The article explores the concept of endogamy from the viewpoint of boundary construction in social anthropology. The author summarizes scholarly accounts of endogamy that conceptualize endogamy in terms of ethnicity race, locality, or language.
She argues that to determine an endogamous group, we should proceed from the actors' point of view and ask what criteria the actors themselves consider as culturally meaningful. On the example of marriages of Czech- and Slovak-speaking Protestants in the Bulgarian village of Voyvodovo in 1900-1950 the author shows what these marriages and the actors' perspective reveal about the character of the us/them boundary.
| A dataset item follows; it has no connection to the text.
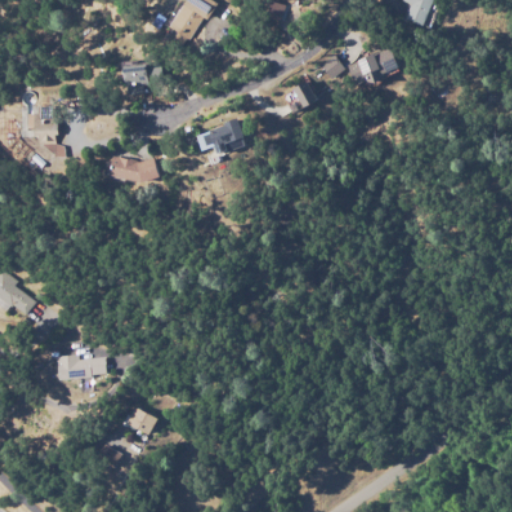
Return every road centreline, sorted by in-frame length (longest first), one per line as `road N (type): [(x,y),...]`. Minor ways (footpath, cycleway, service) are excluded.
road 1 (residential): [(143,118),(295,59),(319,40),(345,0)]
road 2 (residential): [(338,511),(454,427),(511,359)]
The data are based on a long-term anthropological fieldwork using mainly participant observation, interviews and the genealogical method, along with the analysis of the local parish registers for the period 1900-1950. The inhabitants of the village that has been habitually represented a "compatriot village" in the scholarly literature, are depicted as constituting their identity more on religion than on shared ethnicity.
The results of the research suggest that the villagers preferred people of the same religion as marriage partners, without any regard to their ethnicity or language. The author argues that the study of marriage rules should follow the same principles anthropologists have widely applied to the study of ethnicity: i.e. to focus on the differences people consider to be significant in constructing the boundaries between groups rather than to assume objective criteria delimiting endogamous groups.